Di Francesco Andrea, Falconi Anastasia, Di Germanio Clara, Micioni Di Bonaventura Maria Vittoria, Costa Antonio, Caramuta Stefano, Del Carlo Michele, Compagnone Dario, Dainese Enrico, Cifani Carlo, Maccarrone Mauro, D'Addario Claudio
Faculty of Biosciences, University of Teramo, Teramo, Italy.
Faculty of Veterinary Medicine, University of Teramo, Teramo, Italy.
J Nutr Biochem. 2015 Mar;26(3):250-8. doi: 10.1016/j.jnutbio.2014.10.013. Epub 2014 Dec 3.

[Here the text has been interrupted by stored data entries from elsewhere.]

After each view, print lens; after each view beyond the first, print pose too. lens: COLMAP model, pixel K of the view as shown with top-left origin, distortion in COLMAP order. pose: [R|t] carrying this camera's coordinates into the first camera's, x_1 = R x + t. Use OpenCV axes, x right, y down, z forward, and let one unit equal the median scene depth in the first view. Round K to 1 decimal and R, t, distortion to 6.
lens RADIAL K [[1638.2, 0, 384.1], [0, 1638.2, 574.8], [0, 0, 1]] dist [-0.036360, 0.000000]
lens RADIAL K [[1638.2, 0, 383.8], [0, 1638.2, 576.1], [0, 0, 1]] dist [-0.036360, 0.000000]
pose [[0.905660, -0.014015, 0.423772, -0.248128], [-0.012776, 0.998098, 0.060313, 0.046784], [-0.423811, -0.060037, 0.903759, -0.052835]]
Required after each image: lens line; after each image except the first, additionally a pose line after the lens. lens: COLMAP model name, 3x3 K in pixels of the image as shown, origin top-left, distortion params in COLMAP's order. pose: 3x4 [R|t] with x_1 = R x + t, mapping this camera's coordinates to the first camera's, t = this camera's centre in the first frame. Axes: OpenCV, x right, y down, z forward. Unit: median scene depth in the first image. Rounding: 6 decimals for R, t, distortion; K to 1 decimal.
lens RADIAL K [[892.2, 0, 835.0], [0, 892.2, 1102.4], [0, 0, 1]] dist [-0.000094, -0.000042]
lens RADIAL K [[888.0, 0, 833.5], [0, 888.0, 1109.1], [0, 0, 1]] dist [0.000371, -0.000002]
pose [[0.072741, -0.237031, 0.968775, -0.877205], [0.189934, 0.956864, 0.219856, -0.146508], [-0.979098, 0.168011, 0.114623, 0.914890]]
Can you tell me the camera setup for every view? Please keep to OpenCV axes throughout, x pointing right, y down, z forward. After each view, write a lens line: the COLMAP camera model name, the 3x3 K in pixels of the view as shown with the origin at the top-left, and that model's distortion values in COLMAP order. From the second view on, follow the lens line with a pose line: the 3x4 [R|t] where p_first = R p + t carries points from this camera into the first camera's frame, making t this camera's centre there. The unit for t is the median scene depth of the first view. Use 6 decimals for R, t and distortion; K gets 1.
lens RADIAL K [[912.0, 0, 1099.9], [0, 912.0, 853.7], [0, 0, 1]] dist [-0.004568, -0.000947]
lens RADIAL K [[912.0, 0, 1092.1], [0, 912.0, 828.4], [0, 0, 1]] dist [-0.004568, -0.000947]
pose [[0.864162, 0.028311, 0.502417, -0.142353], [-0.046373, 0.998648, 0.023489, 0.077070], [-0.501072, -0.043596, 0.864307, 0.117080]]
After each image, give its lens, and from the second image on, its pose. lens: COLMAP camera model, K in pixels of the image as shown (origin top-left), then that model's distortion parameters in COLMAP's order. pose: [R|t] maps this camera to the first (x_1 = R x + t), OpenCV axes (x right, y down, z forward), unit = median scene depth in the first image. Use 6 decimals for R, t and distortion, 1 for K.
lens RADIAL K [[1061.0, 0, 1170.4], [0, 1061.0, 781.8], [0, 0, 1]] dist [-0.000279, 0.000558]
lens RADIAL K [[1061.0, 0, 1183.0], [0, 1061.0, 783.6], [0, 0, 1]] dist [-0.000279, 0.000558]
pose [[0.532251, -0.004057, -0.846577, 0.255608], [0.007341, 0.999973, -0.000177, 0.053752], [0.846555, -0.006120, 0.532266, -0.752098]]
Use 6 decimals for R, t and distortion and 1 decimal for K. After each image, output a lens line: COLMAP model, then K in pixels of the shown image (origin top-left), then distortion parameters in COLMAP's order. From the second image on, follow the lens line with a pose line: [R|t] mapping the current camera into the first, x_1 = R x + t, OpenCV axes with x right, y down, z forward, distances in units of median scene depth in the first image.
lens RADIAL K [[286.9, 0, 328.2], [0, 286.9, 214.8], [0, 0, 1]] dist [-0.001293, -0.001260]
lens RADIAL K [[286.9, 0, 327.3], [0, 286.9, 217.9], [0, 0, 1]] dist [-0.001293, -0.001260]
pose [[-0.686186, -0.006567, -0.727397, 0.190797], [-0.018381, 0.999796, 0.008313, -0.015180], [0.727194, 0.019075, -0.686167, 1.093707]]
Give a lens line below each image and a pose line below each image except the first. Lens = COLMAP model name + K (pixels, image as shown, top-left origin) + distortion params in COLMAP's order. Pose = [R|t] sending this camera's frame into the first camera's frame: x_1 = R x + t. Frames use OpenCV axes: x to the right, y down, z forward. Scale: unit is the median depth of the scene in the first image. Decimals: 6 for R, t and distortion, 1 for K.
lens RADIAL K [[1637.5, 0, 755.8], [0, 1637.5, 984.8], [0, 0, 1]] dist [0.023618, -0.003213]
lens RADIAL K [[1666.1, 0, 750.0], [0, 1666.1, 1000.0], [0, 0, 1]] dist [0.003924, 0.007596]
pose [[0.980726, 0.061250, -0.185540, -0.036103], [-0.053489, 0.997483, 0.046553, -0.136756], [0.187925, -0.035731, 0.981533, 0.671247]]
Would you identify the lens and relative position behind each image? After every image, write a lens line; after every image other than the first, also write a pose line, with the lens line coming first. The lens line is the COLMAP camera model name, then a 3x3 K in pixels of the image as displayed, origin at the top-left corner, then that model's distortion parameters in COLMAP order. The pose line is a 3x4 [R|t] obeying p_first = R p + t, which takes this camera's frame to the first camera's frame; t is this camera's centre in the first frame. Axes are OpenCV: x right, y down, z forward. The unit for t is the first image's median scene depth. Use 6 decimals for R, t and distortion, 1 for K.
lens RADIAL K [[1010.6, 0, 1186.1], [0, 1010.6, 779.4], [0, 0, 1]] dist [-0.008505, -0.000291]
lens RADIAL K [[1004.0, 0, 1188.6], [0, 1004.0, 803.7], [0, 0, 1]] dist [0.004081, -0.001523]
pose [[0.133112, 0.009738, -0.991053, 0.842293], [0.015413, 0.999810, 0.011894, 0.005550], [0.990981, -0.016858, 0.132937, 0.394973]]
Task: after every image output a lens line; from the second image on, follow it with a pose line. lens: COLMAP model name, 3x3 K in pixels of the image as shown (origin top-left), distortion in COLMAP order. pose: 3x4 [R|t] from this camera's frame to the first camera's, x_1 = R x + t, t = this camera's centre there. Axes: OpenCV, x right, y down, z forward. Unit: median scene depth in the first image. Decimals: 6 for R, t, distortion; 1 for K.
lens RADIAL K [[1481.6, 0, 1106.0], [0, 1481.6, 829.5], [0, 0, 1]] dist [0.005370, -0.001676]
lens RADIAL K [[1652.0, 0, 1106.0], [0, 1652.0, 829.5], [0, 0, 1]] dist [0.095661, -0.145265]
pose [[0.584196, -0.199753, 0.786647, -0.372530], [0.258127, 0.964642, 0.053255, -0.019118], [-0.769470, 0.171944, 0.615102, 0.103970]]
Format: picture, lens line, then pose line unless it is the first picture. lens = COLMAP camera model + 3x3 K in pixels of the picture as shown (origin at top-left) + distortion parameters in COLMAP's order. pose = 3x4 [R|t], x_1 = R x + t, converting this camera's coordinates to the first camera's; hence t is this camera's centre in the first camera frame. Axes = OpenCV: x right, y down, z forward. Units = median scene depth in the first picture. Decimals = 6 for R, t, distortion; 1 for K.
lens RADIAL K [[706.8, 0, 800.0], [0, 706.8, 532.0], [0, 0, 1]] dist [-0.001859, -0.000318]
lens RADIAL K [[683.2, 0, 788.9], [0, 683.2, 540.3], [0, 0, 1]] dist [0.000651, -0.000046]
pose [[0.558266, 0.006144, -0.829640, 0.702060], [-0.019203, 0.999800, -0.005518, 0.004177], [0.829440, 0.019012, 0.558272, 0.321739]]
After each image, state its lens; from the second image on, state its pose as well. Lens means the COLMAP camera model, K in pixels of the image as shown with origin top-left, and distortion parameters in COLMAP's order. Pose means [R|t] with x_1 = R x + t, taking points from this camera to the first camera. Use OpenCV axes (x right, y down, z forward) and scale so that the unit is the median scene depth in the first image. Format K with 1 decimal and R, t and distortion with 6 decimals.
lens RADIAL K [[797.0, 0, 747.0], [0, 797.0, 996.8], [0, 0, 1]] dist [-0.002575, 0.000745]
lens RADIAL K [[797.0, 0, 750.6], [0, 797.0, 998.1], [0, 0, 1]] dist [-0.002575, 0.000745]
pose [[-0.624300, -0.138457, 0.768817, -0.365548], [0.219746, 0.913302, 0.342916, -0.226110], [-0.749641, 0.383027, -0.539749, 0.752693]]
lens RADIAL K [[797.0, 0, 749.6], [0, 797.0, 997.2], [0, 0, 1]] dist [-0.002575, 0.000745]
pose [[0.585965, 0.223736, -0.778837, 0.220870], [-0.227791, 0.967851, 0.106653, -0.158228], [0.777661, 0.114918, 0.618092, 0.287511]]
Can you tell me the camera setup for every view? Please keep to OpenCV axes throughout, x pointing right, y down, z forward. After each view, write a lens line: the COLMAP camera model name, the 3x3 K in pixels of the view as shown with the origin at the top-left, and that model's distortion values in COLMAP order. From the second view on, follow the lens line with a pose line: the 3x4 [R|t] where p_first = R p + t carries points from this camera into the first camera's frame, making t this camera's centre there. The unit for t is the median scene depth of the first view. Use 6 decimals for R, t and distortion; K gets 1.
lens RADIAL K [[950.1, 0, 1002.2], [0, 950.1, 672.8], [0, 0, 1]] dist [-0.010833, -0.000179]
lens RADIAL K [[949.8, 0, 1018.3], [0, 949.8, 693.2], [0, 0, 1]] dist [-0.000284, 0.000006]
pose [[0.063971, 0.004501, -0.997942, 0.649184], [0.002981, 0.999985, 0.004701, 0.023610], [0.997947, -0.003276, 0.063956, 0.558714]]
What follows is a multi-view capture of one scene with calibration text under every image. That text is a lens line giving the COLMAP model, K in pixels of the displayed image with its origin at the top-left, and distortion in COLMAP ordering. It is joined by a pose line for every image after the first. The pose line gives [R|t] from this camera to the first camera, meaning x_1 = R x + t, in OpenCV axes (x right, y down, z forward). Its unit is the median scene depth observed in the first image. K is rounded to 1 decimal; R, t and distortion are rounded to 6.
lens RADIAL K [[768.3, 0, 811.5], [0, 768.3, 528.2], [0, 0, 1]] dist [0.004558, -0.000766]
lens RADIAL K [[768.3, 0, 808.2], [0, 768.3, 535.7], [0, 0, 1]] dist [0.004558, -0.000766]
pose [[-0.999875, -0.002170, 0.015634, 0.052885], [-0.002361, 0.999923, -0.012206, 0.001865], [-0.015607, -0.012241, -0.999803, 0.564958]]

Extravirgin olive oil (EVOO) represents the typical lipid source of the Mediterranean diet, an eating habit pattern that has been associated with a significant reduction of cancer risk. Diet is the more studied environmental factor in epigenetics, and many evidences suggest dysregulation of epigenetic pathways in cancer. The aim of our study was to investigate the effects of EVOO and its phenolic compounds on endocannabinoid system (ECS) gene expression via epigenetic regulation in both human colon cancer cells (Caco-2) and rats exposed to short- and long-term dietary EVOO. We observed a selective and transient up-regulation of CNR1 gene - encoding for type 1 cannabinoid receptor (CB₁) - that was evoked by exposure of Caco-2 cells to EVOO (100 ppm), its phenolic extracts (OPE, 50 μM) or authentic hydroxytyrosol (HT, 50 μM) for 24 h. None of the other major elements of the ECS (i.e., CB₂; GPR55 and TRPV1 receptors; and NAPE-PLD, DAGL, FAAH and MAGL enzymes) was affected at any time point. The stimulatory effect of OPE and HT on CB₁ expression was inversely correlated to DNA methylation at CNR1 promoter and was associated with reduced proliferation of Caco-2 cells. Interestingly, CNR1 gene was less expressed in Caco-2 cells when compared to normal colon mucosa cells, and again this effect was associated with higher level of DNA methylation at CNR1. Moreover, in agreement with the in vitro studies, we also observed a remarkable (~4-fold) and selective increase in CB₁ expression in the colon of rats receiving dietary EVOO supplementation for 10 days. Consistently, CpG methylation of rat Cnr1 promoter, miR23a and miR-301a, previously shown to be involved in the pathogenesis of colorectal cancer and predicted to target CB₁ mRNA, was reduced after EVOO administration down to ~50% of controls. Taken together, our findings demonstrating CB₁ gene expression modulation by EVOO or its phenolic compounds via epigenetic mechanism, both in vitro and in vivo, may provide a new therapeutic avenue for treatment and/or prevention of colon cancer.
特级初榨橄榄油(EVOO)是地中海饮食的典型脂质来源,这种饮食习惯模式与癌症风险的显著降低有关。饮食是表观遗传学中研究较多的环境因素,许多证据表明癌症中表观遗传途径失调。我们研究的目的是通过表观遗传调控,研究EVOO及其酚类化合物对人结肠癌细胞(Caco-2)以及短期和长期摄入饮食EVOO的大鼠的内源性大麻素系统(ECS)基因表达的影响。我们观察到,将Caco-2细胞暴露于EVOO(100 ppm)、其酚类提取物(OPE,50 μM)或纯羟基酪醇(HT,50 μM)24小时后,编码1型大麻素受体(CB₁)的CNR1基因出现选择性和短暂的上调。在任何时间点,ECS的其他主要成分(即CB₂;GPR55和TRPV1受体;以及NAPE-PLD、DAGL、FAAH和MAGL酶)均未受到影响。OPE和HT对CB₁表达的刺激作用与CNR1启动子处的DNA甲基化呈负相关,并与Caco-2细胞增殖减少有关。有趣的是,与正常结肠黏膜细胞相比,CNR1基因在Caco-2细胞中的表达较低,而且这种效应同样与CNR1处较高水平的DNA甲基化有关。此外,与体外研究一致,我们还观察到,在接受饮食EVOO补充10天的大鼠结肠中,CB₁表达显著(约4倍)且选择性增加。一致的是,大鼠Cnr1启动子、miR23a和miR-301a的CpG甲基化在给予EVOO后降低至对照组的约50%,之前已证明这些甲基化参与结直肠癌的发病机制,并预测可靶向CB₁ mRNA。综上所述,我们的研究结果表明,EVOO或其酚类化合物在体外和体内均可通过表观遗传机制调节CB₁基因表达,这可能为结肠癌的治疗和/或预防提供新的治疗途径。